Pfizer To Seek Green Light To Vaccinate Kids Five And Under

Channels Television  
Updated February 1, 2022
The Pfizer Covid-19 vaccine is prepared for administration at a vaccination clinic. Frederic J. BROWN / AFP


Pfizer and BioNTech will soon ask US regulators for emergency authorization for a Covid-19 vaccine for children aged five and under, US media reported Tuesday.

This is the last age group in the United States that is not yet eligible for coronavirus shots.

As early as Tuesday, the companies could seek emergency authorization for a two-dose vaccination regimen for children under five and as young as six months, The New York Times and other news outlets said.

The move comes as the Omicron variant wave is waning in the United States but parents are still grappling with school closures and concerns for their unvaccinated children.

New pediatric Covid hospitalizations hit a record high in the United States in December as the Omicron strain spread rapidly.

Last month, the Food and Drug Administration approved Pfizer’s Covid-19 booster shot for children as young as 12.

But vaccination rates among this age group are relatively low — less than 22 percent, according to the Centers for Disease Control and Prevention.

As they seek the green light for children under five to receive two doses of the vaccine, Pfizer and BioNTech will also continue studies on a three-shot regimen, the Times said.

The FDA hopes to approve shots for young kids as early as late February.

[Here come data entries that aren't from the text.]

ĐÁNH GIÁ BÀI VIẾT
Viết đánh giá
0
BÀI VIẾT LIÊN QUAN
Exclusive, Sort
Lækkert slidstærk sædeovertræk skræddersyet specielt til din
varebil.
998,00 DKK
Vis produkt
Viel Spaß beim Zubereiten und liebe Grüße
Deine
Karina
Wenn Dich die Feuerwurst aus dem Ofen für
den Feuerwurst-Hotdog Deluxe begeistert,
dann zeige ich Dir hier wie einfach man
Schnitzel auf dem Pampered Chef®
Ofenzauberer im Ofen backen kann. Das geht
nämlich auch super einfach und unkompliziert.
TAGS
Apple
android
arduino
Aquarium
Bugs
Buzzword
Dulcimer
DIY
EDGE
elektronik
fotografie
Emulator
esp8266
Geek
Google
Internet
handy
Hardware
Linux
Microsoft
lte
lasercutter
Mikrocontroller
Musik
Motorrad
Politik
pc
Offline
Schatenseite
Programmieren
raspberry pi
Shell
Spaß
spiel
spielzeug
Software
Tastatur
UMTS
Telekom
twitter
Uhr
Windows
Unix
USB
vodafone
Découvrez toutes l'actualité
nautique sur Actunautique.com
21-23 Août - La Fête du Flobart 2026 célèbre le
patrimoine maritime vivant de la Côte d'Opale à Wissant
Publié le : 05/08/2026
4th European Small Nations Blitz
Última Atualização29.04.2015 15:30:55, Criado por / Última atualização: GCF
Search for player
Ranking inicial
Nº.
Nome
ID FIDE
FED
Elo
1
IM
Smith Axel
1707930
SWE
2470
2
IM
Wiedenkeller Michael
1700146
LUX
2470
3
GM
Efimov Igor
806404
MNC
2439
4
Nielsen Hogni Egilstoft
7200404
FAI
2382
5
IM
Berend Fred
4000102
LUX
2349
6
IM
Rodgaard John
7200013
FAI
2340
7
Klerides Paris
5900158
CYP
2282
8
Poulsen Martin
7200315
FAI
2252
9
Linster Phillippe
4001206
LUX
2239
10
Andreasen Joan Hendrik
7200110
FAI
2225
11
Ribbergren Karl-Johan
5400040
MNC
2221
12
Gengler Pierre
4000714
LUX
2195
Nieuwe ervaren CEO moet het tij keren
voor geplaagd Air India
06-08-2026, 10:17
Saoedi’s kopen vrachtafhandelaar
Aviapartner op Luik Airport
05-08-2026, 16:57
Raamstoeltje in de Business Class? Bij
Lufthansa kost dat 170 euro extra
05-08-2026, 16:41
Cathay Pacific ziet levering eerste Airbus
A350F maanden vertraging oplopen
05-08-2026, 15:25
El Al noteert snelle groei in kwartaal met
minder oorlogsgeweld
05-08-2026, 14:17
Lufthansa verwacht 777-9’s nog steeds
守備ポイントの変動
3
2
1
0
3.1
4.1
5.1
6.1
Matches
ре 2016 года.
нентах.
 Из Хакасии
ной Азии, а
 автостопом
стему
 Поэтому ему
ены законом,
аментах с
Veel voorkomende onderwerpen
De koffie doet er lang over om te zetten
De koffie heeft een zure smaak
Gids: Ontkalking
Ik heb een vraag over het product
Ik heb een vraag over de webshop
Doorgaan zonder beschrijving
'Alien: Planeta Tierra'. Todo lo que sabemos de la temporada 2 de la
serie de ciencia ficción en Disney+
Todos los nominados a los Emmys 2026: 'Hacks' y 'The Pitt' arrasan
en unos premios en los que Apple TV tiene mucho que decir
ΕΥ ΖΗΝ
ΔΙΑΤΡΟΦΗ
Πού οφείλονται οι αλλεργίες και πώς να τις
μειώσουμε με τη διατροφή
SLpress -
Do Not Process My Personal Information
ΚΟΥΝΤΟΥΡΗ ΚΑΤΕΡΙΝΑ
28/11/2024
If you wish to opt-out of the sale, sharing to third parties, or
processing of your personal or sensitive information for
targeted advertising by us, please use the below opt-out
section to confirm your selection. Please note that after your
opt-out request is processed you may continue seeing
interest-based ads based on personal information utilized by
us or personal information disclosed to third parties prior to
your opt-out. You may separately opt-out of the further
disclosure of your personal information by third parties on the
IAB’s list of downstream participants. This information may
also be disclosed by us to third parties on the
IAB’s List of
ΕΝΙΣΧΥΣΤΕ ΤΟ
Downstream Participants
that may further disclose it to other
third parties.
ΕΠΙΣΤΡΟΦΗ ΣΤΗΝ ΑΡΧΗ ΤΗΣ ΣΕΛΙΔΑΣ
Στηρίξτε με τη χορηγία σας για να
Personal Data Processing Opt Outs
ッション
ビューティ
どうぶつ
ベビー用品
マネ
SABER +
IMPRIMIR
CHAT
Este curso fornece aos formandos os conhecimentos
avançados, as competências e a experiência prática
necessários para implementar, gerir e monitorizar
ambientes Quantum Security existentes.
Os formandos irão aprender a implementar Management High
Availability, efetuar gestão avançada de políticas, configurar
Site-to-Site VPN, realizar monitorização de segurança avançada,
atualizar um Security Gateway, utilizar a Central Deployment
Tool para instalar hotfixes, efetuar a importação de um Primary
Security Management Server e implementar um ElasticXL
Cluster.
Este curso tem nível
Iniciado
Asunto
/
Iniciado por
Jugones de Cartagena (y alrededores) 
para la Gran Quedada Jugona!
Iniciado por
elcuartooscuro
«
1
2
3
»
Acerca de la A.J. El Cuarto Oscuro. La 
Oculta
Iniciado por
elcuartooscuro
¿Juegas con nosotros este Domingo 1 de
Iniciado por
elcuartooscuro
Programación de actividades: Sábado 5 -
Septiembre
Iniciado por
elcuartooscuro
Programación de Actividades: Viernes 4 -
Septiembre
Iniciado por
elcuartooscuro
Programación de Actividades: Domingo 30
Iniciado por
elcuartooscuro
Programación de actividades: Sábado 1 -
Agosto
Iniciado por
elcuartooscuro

Data on a three-dose regimen would not be submitted until late March, the daily added.

The companies concluded last fall that low doses of the vaccine provided protection in children up to two years old but not in kids aged two to five, announcing in December they would add a third dose to their trials.

“We know that two doses isn’t enough, and we get that,” a source told The Washington Post.

“The idea is, let’s go ahead and start the review of two doses. If the data holds up in the submission, you could start kids on their primary baseline months earlier than if you don’t do anything until the third-dose data comes in.”